Louise Demangeon, André Sergeff

(Über die letzten Kriegsjahre im Büro)

Meine Geschichte beginnt im Herbst 1943. In der Lampenfabrik war ich von der „Auslands-korrespondentin“ zur „Werbeleiterin“ avanciert. Meine Vorgänger, wiewohl nicht mehr die Jüngsten, waren zum Kriegsdienst eingezogen worden. Darunter litt die Firma allerdings kaum. Der Bedarf an Auslandskorrespondenz und Werbung tendierte gegen null. Die Leuchtenfabrikation war auf kriegswichtige Güter reduziert worden und nur für solche gab es Zuteilung von Rohstoffen.
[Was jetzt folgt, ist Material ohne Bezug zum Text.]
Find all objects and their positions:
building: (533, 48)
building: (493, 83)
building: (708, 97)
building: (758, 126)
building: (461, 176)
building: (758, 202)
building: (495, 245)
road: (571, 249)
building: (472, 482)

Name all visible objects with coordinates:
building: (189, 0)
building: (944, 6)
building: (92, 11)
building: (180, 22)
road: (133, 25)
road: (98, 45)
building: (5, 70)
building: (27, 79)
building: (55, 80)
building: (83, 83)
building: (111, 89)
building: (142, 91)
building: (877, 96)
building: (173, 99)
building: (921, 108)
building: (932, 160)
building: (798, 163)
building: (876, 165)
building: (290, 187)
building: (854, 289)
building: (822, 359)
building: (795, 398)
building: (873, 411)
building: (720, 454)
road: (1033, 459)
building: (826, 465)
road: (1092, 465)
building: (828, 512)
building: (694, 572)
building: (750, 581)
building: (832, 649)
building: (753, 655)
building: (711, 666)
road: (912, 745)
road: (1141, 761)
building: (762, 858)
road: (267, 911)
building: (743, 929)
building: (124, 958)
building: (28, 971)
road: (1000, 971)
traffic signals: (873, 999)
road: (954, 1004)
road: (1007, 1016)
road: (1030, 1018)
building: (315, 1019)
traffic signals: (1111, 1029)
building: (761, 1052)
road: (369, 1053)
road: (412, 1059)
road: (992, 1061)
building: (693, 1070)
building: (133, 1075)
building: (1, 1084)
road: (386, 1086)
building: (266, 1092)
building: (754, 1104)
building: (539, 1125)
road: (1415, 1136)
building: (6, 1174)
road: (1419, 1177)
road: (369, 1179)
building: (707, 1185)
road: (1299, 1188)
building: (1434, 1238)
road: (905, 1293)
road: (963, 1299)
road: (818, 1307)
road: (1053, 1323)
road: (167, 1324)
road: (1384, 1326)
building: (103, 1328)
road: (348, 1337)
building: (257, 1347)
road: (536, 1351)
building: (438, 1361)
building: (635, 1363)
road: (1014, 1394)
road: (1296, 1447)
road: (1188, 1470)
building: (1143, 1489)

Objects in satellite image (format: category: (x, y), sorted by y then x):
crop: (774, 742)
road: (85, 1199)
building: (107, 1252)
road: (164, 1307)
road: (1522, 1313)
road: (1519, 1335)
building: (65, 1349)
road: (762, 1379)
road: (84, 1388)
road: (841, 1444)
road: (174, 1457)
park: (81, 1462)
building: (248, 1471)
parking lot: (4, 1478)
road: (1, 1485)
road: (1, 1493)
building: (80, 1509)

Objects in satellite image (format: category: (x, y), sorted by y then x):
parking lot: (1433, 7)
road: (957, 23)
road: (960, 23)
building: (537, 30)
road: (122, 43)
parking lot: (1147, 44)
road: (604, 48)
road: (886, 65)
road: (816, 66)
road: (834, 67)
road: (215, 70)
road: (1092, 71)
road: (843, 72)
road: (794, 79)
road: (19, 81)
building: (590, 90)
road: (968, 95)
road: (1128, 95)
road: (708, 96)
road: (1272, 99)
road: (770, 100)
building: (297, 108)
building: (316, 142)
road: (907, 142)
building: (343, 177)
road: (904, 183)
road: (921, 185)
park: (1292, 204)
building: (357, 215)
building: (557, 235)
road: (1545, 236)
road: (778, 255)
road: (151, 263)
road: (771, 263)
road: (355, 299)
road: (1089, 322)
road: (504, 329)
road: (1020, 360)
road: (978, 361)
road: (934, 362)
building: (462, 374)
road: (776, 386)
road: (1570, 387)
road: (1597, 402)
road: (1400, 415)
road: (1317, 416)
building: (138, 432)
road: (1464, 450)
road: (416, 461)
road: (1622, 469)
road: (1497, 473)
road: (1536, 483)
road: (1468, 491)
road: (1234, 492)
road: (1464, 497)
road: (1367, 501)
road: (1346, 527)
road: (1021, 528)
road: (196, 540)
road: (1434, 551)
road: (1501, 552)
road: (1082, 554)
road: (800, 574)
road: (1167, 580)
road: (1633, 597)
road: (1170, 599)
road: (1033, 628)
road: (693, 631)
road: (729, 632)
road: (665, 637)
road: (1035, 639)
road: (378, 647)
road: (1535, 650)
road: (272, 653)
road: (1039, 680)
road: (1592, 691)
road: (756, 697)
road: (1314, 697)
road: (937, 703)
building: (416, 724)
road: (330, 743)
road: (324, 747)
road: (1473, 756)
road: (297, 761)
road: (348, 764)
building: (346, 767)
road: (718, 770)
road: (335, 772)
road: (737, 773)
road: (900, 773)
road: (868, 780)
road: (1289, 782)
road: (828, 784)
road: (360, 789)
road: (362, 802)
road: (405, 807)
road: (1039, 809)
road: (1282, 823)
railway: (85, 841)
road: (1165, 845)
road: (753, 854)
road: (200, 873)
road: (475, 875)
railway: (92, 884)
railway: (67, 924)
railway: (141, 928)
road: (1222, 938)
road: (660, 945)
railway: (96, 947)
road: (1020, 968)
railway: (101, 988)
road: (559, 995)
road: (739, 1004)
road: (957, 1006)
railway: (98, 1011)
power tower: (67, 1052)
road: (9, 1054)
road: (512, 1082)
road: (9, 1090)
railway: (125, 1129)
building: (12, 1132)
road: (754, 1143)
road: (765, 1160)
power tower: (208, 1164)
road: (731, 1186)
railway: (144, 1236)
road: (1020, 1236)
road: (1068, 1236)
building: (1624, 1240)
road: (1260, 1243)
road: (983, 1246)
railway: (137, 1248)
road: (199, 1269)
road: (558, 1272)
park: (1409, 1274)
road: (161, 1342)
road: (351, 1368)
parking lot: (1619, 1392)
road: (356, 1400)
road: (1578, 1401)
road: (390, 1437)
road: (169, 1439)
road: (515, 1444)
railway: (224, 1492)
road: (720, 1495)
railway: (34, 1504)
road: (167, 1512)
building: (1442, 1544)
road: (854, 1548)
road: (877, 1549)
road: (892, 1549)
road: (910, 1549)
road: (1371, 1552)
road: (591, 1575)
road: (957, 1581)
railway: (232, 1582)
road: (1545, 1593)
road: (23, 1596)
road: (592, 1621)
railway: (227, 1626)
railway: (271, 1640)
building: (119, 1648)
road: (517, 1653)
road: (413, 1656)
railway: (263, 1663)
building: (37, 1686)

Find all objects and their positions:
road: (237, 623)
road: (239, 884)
Lampen mit Lichtkurven für die diffuse Beleuchtung des trauten Heims waren passé. Statt dessen mussten Leuchten für Landebahnen der Luftwaffe und schlagwettergeschützte Grubenleuchten produziert werden. Dass ich mit Mittelschulreife und Lehre zur Kaufmannsgehilfin vom Berufsbild „Werbeleiter“ keine Ahnung hatte, war unter solchen Umständen irrelevant.

Das letzte Aufgebot waren meine eingezogenen Vorgänger leider noch lange nicht. Die deutschen Heere Ost hatten nach der verlorenen Schlacht um Stalingrad ein halbes Jahr zuvor die Zeit ihrer größten Ausdehnung in Europa bereits überschritten.